◆ REQUIRED ACTION ◆
Print the whole listing again exactly as it stands, leaving out any images.
______
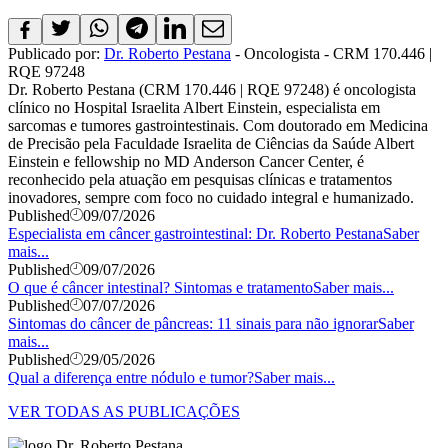
Publicado por:
Dr. Roberto Pestana
- Oncologista - CRM 170.446 |
RQE 97248
Dr. Roberto Pestana (CRM 170.446 | RQE 97248) é oncologista
clínico no Hospital Israelita Albert Einstein, especialista em
sarcomas e tumores gastrointestinais. Com doutorado em Medicina
de Precisão pela Faculdade Israelita de Ciências da Saúde Albert
Einstein e fellowship no MD Anderson Cancer Center, é
reconhecido pela atuação em pesquisas clínicas e tratamentos
inovadores, sempre com foco no cuidado integral e humanizado.
Published
09/07/2026
Especialista em câncer gastrointestinal: Dr. Roberto Pestana
Saber
mais...
Published
09/07/2026
O que é câncer intestinal? Sintomas e tratamento
Saber mais...
Published
07/07/2026
Sintomas do câncer de pâncreas: 11 sinais para não ignorar
Saber
mais...
Published
29/05/2026
Qual a diferença entre nódulo e tumor?
Saber mais...
VER TODAS AS PUBLICAÇÕES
______
◆ SOLUTION TO THIS TASK ◆
Publicado por:
Dr. Roberto Pestana
- Oncologista - CRM 170.446 |
RQE 97248
Dr. Roberto Pestana (CRM 170.446 | RQE 97248) é oncologista
clínico no Hospital Israelita Albert Einstein, especialista em
sarcomas e tumores gastrointestinais. Com doutorado em Medicina
de Precisão pela Faculdade Israelita de Ciências da Saúde Albert
Einstein e fellowship no MD Anderson Cancer Center, é
reconhecido pela atuação em pesquisas clínicas e tratamentos
inovadores, sempre com foco no cuidado integral e humanizado.
Published
09/07/2026
Especialista em câncer gastrointestinal: Dr. Roberto Pestana
Saber
mais...
Published
09/07/2026
O que é câncer intestinal? Sintomas e tratamento
Saber mais...
Published
07/07/2026
Sintomas do câncer de pâncreas: 11 sinais para não ignorar
Saber
mais...
Published
29/05/2026
Qual a diferença entre nódulo e tumor?
Saber mais...
VER TODAS AS PUBLICAÇÕES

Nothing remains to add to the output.